En ce qui concerne les déplacements intérieurs, les situations varient d’un pays à l’autre. Au Congo, il est difficile de sortir de Brazzaville et de visiter le pays. Au Gabon, les déplacements à l’intérieur du pays sont plus faciles ; les parcs nationaux sont nombreux où l’on peut observer une multitude d’animaux à l’état sauvage. Il faut toutefois noter que le coût des hébergements dans les gîtes et les hôtels sont très élevés.
Les conditions de travail dans les lycées de Brazzaville et de Libreville sont globalement bonnes. Les établissements sont bien équipés (accès internet, vidéoprojecteurs, tableaux blancs interactifs, climatisation dans les salles). La population scolaire est issue de milieux privilégiés (enfants d’expatriés, de diplomates, de familles binationales, de familles locales appartenant à l’élite politique, intellectuelle, financière). Les élèves sont dans leur très grande majorité gentils, polis et respectueux. Cela crée un climat de travail très confortable. Enfin, le niveau scolaire n’est ni pire ni meilleur que dans les établissements français. Les équipes pédagogiques sont composées d’enseignants expatriés, chargés de missions de formation sur le pays et sur la zone (ils sont de moins en moins nombreux), de collègues résidents, titulaires de l’Education nationale française, et d’une majorité de collègues recrutés locaux, parfois présents dans l’établissement depuis très longtemps. Les services sont généralement répartis entre le collège et le lycée puisque les deux niveaux sont situés sur le même site géographique. À Brazzaville, l’école primaire se situe dans l’enceinte de l’établissement alors qu’à Libreville il n’existe pas d’école primaire AEFE mais des écoles gérées par la Mission Laïque Française qui sont situés en ville et non pas dans l’enceinte de l’établissement.
Les établissements de Brazzaville et de Libreville sont gérés par des associations de parents d’élèves puisqu’ils sont conventionnés. Au quotidien cela ne change rien au travail des enseignants ni à leur évolution de carrière. Le calendrier scolaire est légèrement différent de celui de France. En effet, si les vacances intermédiaires correspondent grosso modo à celles de France, les épreuves du baccalauréat, elles, ont lieu plutôt et sont achevées fin juin.
Pour résumer, postuler en Afrique centrale mérite une réflexion préalable. Il faut être prêt à sacrifier une certaine forme de confort quotidien, être plutôt en bonne santé, être prêt à faire preuve de patience aussi.
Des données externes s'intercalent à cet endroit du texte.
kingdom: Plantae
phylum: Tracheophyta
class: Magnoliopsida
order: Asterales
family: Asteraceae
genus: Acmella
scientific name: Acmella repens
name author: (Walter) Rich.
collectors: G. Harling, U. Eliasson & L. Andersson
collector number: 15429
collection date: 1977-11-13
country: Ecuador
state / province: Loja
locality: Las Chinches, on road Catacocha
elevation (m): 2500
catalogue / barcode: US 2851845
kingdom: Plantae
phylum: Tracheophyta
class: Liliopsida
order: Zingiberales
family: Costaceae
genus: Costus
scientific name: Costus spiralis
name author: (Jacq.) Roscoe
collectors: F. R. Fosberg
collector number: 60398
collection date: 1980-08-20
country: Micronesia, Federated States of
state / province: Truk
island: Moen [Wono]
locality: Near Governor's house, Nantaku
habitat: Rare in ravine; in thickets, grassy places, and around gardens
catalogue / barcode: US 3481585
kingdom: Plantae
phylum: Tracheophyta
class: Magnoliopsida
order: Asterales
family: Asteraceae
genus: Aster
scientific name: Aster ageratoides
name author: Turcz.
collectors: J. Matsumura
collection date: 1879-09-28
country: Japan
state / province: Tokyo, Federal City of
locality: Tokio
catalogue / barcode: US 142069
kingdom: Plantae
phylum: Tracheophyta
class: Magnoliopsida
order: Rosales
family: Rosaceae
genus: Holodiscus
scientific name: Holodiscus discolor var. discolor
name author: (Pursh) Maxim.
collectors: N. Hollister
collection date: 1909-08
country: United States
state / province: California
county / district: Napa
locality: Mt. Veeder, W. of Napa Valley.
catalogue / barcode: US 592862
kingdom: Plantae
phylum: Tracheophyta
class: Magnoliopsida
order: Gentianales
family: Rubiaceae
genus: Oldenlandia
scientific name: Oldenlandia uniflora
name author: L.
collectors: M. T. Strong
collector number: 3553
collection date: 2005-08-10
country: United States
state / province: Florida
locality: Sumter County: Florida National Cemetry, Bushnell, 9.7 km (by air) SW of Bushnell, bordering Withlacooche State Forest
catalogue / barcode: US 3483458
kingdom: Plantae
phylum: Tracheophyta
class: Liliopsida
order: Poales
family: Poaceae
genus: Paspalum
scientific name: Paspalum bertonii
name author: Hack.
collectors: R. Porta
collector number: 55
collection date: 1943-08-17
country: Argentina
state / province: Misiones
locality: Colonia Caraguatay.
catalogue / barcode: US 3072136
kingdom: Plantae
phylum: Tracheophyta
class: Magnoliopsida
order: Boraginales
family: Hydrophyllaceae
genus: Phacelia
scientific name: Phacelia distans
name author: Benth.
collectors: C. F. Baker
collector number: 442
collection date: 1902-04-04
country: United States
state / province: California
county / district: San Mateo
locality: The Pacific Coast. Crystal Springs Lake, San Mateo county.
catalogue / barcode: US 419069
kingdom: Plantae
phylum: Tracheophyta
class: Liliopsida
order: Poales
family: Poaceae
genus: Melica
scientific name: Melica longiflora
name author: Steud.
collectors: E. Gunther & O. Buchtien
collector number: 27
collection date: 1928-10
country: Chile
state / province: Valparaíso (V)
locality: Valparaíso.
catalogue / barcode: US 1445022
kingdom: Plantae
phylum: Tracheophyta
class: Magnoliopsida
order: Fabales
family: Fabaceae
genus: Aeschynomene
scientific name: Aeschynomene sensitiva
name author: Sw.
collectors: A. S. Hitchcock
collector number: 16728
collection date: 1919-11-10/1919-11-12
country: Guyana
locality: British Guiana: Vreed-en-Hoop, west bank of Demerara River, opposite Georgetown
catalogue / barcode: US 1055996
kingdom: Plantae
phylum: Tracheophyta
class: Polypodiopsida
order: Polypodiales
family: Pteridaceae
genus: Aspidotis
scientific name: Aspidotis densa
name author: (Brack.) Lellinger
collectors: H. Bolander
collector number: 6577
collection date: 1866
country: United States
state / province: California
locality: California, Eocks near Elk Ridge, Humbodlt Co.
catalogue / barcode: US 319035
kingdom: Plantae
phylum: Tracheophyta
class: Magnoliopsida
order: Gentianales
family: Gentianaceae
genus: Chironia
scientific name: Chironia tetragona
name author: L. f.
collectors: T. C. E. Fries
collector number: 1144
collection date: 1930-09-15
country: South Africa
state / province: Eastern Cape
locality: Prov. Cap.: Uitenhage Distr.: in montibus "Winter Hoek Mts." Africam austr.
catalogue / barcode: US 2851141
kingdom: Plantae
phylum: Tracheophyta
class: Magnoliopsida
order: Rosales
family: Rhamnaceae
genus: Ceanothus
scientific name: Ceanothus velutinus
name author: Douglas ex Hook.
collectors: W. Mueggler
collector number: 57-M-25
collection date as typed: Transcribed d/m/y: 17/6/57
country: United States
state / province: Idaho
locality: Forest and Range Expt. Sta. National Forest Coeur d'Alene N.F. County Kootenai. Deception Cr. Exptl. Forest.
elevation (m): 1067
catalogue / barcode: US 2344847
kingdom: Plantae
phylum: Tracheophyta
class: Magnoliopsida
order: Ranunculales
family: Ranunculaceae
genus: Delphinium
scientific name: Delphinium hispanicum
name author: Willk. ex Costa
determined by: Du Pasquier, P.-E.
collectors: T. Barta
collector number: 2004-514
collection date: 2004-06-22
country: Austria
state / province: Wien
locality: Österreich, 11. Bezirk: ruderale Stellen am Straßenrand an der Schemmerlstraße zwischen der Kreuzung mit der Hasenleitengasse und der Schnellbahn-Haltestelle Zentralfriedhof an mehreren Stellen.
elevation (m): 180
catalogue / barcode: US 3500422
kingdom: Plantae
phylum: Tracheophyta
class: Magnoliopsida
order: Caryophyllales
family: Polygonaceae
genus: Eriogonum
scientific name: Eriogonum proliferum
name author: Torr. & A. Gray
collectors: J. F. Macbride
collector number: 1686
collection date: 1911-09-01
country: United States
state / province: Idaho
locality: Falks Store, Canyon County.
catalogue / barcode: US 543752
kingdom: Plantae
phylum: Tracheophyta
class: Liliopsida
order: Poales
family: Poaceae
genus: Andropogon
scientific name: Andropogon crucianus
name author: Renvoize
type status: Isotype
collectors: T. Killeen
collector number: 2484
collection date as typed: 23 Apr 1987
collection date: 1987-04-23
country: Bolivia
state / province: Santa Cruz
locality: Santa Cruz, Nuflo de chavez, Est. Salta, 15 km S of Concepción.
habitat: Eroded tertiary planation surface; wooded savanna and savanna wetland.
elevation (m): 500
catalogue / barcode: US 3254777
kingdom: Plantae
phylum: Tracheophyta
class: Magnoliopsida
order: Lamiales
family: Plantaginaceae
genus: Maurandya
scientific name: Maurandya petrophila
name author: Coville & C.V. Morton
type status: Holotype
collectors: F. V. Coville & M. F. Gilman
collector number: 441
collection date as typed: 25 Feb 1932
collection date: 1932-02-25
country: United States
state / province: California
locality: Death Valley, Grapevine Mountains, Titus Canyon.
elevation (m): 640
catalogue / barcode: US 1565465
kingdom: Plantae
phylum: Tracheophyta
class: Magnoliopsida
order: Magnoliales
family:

Même si les Instituts Français de Brazzaville et de Libreville s’efforcent de proposer des programmations intéressantes, il ne faut pas s’attendre à une vie culturelle très riche. Cependant, les conditions de travail, les conditions financières et le plaisir de découvrir des pays qui incarnent la magnificence de l’Afrique, rendent ce projet particulièrement stimulant.